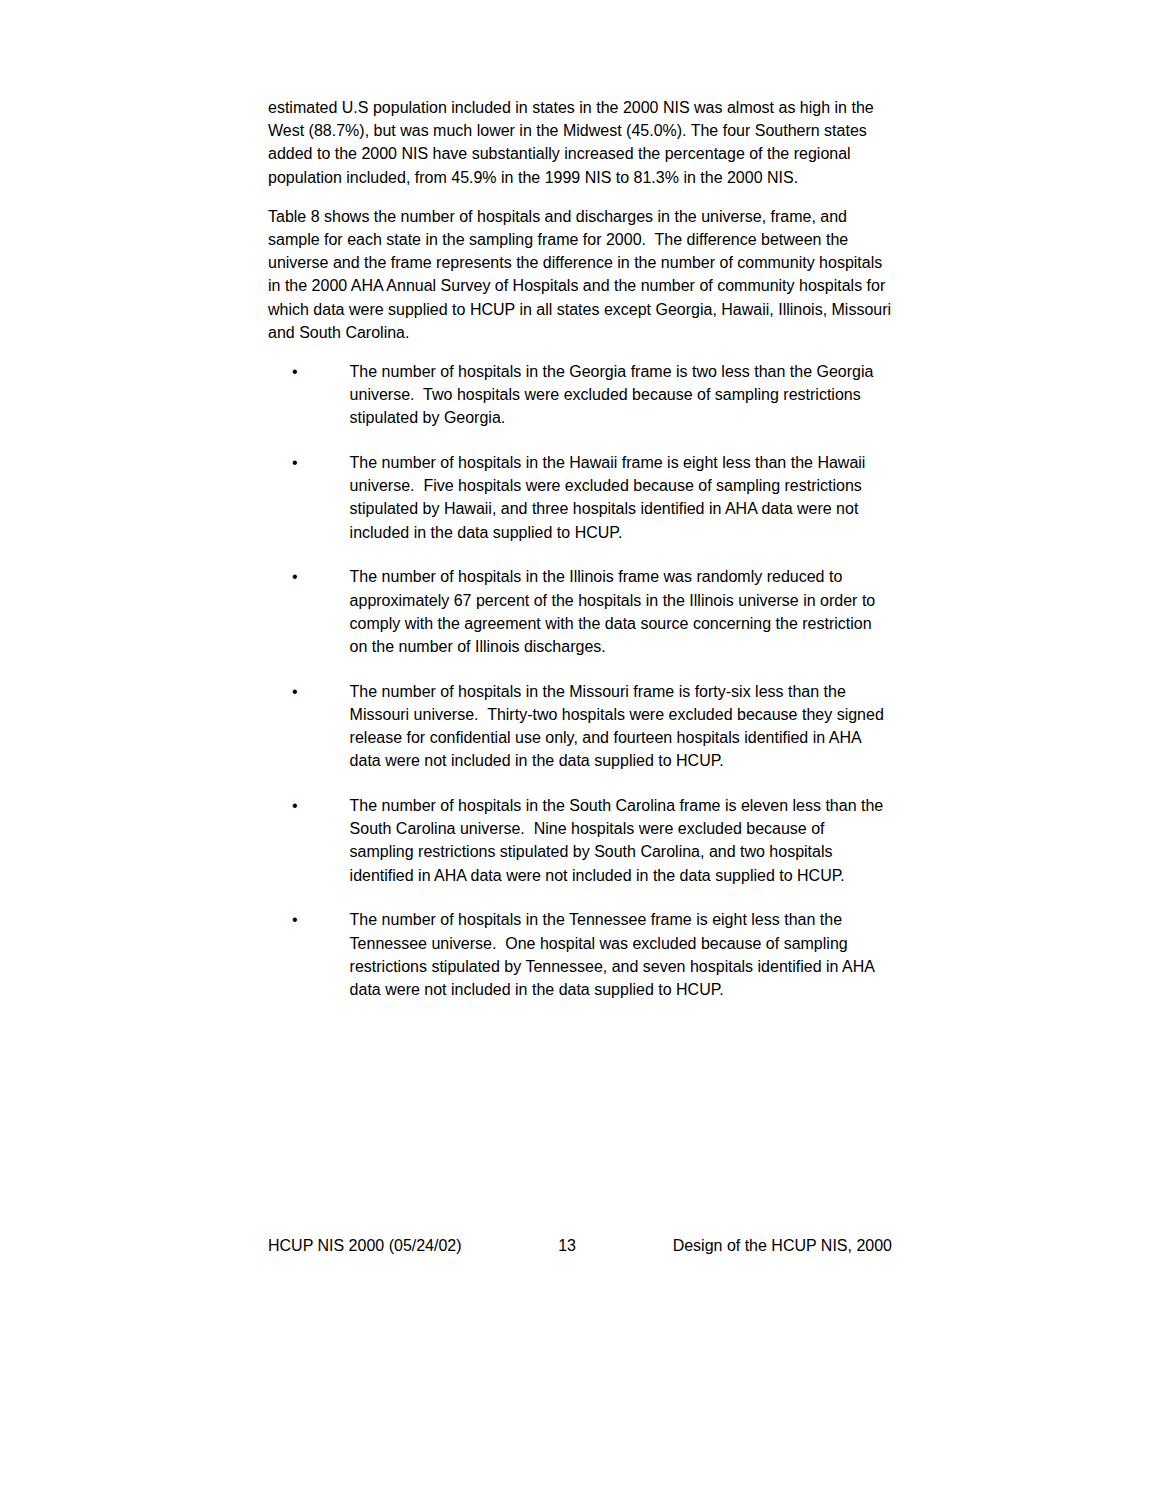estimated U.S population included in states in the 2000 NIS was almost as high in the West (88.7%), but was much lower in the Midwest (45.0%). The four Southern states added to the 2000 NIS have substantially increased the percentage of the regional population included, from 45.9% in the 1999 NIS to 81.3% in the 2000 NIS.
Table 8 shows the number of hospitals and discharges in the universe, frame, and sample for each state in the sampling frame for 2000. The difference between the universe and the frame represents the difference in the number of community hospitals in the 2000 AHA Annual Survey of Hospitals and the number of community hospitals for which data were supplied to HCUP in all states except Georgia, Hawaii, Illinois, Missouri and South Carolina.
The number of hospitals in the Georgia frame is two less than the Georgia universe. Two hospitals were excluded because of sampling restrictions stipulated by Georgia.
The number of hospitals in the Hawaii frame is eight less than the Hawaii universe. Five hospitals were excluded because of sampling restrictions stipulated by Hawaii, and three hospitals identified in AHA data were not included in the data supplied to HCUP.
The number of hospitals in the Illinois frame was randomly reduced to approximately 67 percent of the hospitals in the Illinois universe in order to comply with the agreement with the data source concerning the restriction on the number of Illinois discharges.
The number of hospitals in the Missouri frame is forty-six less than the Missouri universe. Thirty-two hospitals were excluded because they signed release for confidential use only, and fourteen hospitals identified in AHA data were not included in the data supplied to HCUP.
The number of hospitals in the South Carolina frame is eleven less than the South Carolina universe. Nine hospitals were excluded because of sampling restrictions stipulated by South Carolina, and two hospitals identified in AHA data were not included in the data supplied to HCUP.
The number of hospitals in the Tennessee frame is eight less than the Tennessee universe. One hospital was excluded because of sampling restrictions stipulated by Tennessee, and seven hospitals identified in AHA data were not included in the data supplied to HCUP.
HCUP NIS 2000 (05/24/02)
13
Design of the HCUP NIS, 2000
━━━
■ YOUR INSTRUCTIONS: What is needed is an exact copy of the lines from the one containing "The number of hospitals in the Tennessee" to the end of the data; please add nothing else.

■ EXERCISE SOLUTION:
The number of hospitals in the Tennessee frame is eight less than the Tennessee universe. One hospital was excluded because of sampling restrictions stipulated by Tennessee, and seven hospitals identified in AHA data were not included in the data supplied to HCUP.
HCUP NIS 2000 (05/24/02)
13
Design of the HCUP NIS, 2000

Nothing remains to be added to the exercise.